# Required action
Please answer these questions about the numpy commit below:
1. Which file does the revision modify?
2. What does `get_printoptions` return after this change?
3. In the new code, under what name is `numeric` imported?

# Extract
=== Section Start ===

[Numpy-svn] r3877 - trunk/numpy/core

numpy-svn@scip... numpy-svn@scip...
Mon Jul 2 09:55:14 CDT 2007


Author: cookedm
Date: 2007-07-02 09:55:12 -0500 (Mon, 02 Jul 2007)
New Revision: 3877

Modified:
   trunk/numpy/core/arrayprint.py
Log:
NaN and Inf in arrays print always as NaN or Inf (not platform-dependent)
 - strings used for NaN and Inf can be set with `set_printoptions`
 - `get_printoptions` returns a dict instead of a tuple now
 - an array of complex longfloats prints negative imaginary components
   correctly (no more 1--2j).
 - minor cleanups to use Python 2.3 idioms


Modified: trunk/numpy/core/arrayprint.py
===================================================================
--- trunk/numpy/core/arrayprint.py	2007-06-30 14:42:31 UTC (rev 3876)
+++ trunk/numpy/core/arrayprint.py	2007-07-02 14:55:12 UTC (rev 3877)
@@ -13,60 +13,27 @@
 # and by Travis Oliphant  2005-8-22 for numpy
 
 import sys
-import numeric      as _gen
+import numeric      as _nc
 import numerictypes as _nt
-import umath        as _uf
+from umath import maximum, minimum, absolute, not_equal, isnan, isinf
 from multiarray import format_longfloat
 from fromnumeric import ravel
-_nc = _gen
 
-# The following functions are emergency substitutes for numeric functions
-# which sometimes get broken during development.

=== Section End ===

# Supplied entries
=== Section Start ===

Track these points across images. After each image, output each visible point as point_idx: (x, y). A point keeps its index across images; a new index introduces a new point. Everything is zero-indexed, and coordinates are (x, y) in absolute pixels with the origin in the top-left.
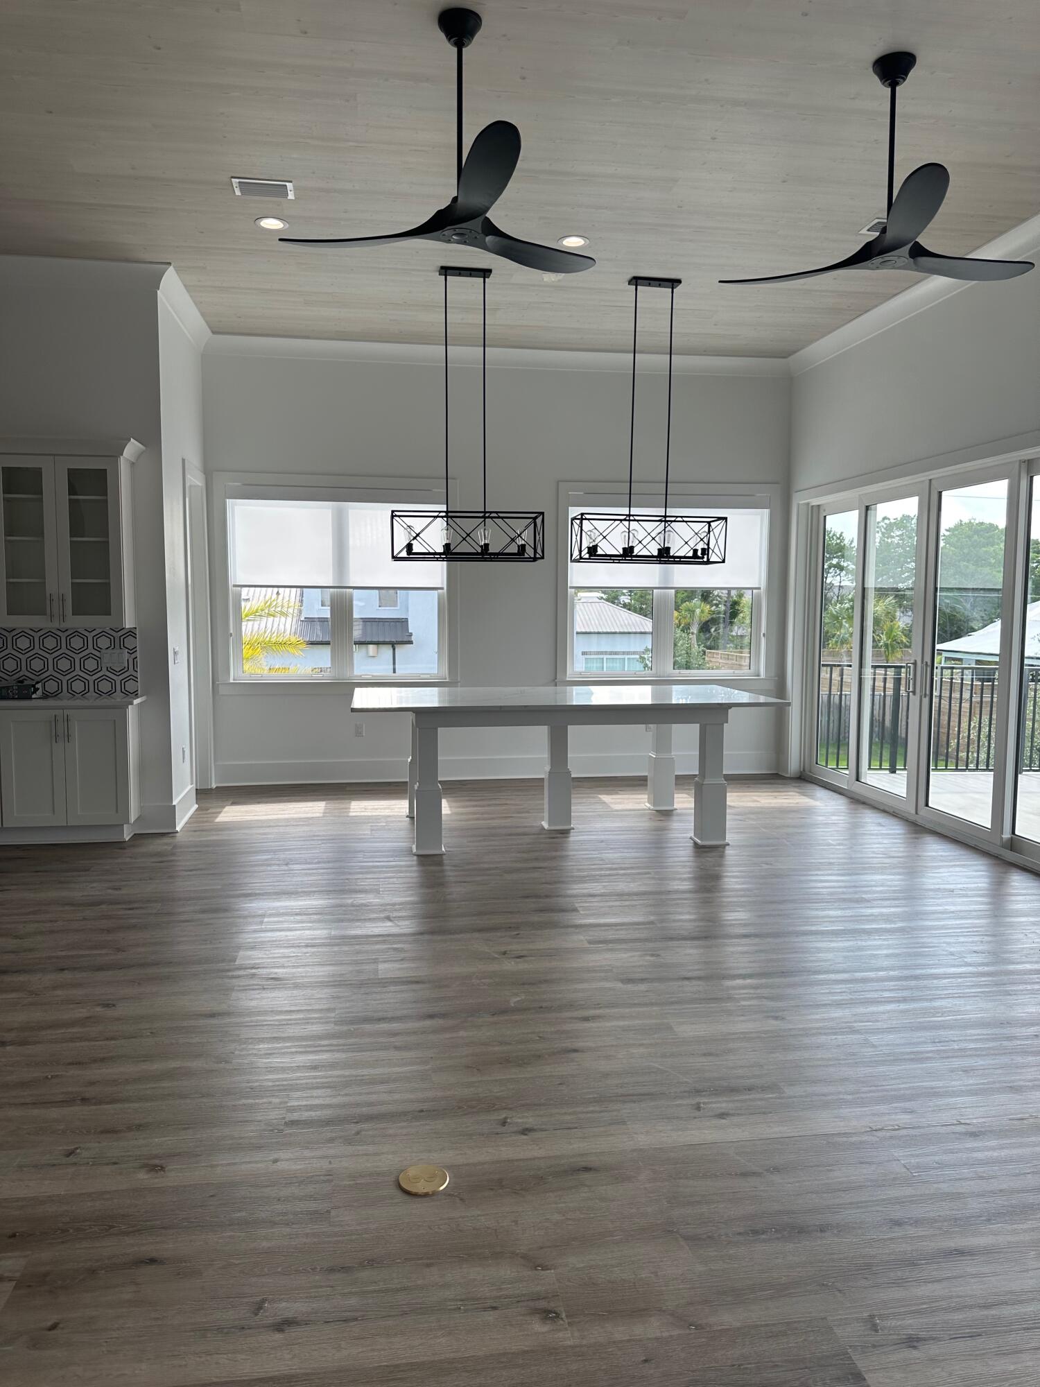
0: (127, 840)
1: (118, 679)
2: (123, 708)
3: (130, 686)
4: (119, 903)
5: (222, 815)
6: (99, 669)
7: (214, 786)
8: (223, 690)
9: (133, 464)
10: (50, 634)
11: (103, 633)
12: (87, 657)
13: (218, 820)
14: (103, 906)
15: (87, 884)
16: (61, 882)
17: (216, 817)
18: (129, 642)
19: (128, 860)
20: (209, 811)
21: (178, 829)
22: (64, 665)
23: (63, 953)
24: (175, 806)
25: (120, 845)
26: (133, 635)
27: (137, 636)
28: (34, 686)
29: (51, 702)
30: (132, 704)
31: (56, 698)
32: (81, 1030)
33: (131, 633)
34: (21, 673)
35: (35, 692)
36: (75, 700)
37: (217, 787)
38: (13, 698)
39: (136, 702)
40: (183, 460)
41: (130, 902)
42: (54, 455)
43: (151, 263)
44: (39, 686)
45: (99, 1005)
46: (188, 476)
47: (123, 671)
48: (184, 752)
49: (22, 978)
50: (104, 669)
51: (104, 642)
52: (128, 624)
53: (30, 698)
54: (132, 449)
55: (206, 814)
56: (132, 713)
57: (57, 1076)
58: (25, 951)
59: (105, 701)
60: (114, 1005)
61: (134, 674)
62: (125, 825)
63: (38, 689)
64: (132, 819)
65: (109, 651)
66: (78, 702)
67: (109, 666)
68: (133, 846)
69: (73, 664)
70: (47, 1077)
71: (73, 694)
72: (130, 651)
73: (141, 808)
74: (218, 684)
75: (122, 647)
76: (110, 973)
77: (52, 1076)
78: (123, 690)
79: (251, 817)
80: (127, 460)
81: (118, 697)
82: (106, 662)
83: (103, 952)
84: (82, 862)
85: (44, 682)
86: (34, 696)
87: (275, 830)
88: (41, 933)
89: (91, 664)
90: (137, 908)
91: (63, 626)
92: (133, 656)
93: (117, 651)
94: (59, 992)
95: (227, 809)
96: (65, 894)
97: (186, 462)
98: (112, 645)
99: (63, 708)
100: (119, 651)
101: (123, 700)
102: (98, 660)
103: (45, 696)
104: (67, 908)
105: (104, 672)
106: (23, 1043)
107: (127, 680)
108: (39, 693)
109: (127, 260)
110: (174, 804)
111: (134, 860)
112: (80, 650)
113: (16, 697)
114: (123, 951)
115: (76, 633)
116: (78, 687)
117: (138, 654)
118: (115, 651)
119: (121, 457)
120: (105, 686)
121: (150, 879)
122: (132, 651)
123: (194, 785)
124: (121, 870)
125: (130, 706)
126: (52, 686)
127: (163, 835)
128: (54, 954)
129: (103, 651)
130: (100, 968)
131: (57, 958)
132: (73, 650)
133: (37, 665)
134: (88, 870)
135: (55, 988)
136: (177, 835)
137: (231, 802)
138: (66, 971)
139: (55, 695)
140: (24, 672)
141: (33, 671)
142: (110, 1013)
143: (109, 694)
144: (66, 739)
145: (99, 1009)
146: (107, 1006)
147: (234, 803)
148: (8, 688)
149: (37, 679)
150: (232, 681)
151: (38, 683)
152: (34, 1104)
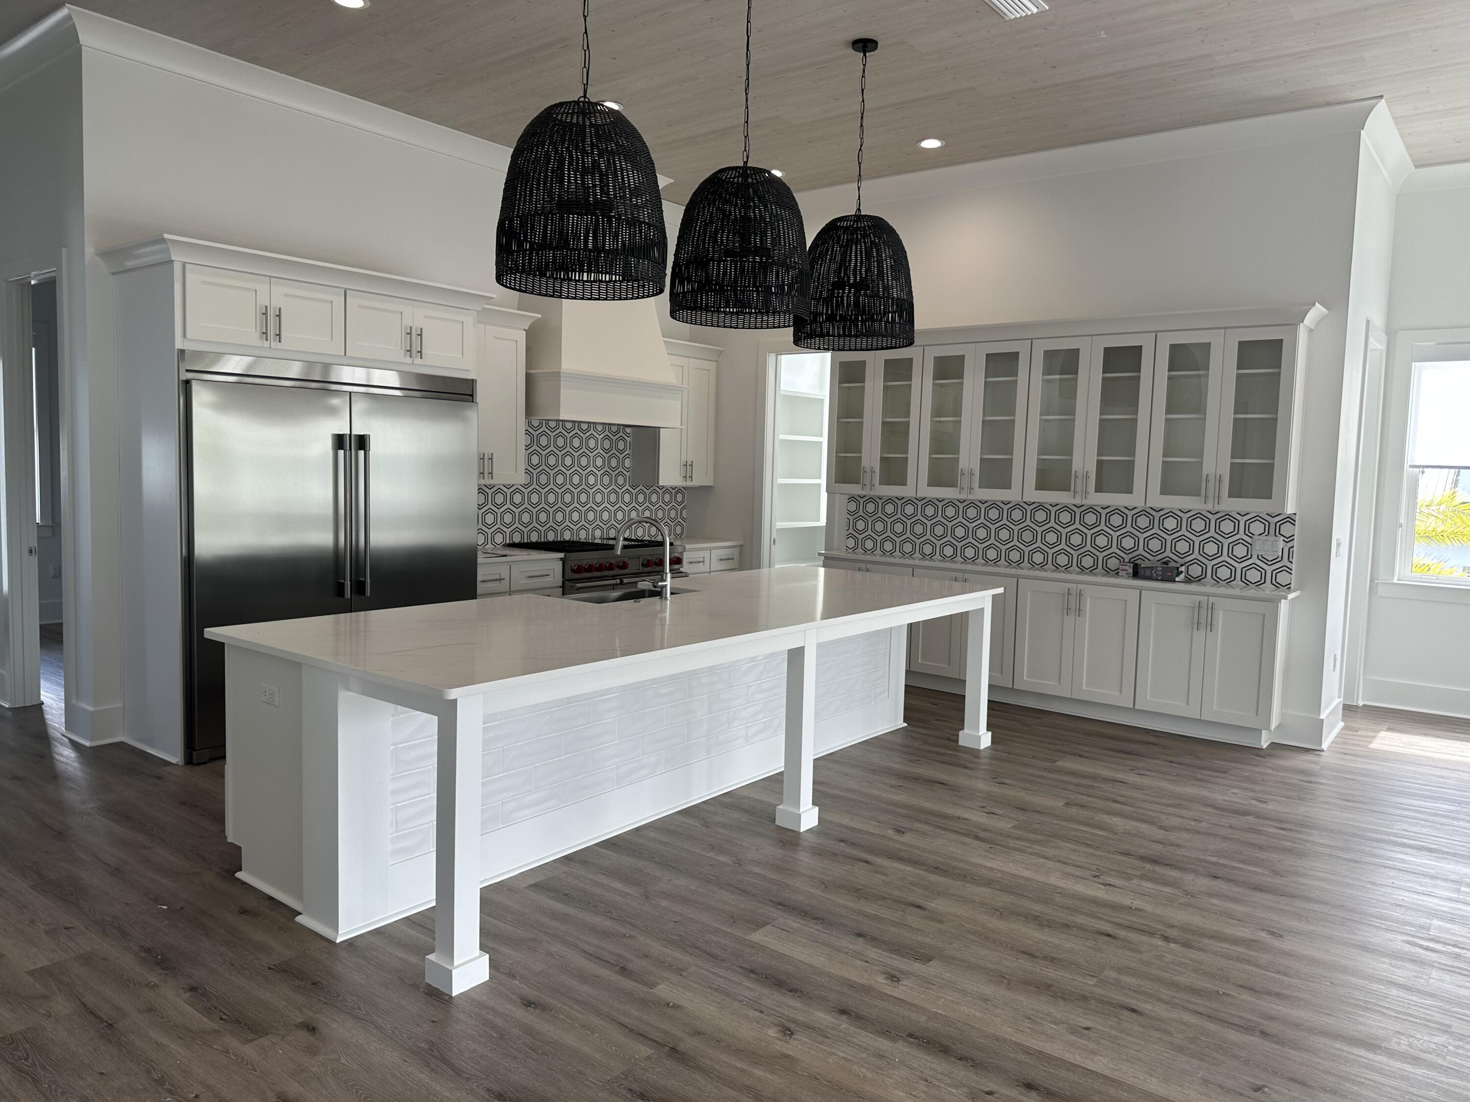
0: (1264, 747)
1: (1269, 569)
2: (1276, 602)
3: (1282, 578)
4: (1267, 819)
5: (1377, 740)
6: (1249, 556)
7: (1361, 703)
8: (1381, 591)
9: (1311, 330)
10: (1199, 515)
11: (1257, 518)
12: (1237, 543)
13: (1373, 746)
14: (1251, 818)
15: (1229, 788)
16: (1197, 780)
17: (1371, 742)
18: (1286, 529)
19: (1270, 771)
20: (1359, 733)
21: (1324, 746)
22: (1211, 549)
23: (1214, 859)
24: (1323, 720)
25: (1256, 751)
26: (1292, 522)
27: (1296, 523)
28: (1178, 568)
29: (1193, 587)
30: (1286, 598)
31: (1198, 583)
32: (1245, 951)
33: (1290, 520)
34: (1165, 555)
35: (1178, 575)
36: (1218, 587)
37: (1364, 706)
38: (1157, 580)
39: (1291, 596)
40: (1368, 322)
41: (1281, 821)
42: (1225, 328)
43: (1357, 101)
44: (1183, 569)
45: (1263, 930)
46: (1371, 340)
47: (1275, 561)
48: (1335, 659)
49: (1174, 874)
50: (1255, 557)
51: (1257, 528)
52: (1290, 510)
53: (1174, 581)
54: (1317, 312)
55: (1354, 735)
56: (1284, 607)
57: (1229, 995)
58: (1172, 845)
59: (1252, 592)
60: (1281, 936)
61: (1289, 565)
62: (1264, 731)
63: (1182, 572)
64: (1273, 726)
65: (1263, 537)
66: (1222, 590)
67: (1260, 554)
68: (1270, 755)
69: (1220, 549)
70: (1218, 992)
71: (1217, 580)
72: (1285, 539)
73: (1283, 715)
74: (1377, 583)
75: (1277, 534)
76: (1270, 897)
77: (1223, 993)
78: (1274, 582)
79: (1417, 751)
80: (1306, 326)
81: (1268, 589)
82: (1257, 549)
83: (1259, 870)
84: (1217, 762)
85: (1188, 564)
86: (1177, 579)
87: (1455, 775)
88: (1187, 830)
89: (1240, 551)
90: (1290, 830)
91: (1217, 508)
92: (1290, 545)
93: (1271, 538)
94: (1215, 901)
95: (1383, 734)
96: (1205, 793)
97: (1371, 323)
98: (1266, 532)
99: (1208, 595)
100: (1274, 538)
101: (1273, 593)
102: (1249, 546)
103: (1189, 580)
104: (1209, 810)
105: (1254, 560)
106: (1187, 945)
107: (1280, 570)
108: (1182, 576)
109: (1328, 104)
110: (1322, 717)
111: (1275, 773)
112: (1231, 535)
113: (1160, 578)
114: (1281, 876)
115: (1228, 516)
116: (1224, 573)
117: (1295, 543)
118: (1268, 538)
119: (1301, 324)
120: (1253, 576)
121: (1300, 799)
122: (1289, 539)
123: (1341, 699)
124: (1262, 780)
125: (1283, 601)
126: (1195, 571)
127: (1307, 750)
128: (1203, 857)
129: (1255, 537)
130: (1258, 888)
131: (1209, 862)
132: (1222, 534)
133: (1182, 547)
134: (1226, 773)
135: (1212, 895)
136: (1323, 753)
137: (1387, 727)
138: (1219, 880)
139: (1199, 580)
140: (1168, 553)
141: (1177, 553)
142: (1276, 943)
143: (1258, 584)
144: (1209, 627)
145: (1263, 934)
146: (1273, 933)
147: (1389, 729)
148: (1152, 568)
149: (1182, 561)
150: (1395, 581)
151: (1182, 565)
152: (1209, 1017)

=== Section End ===

# Solution
1. trunk/numpy/core/arrayprint.py
2. A dict
3. _nc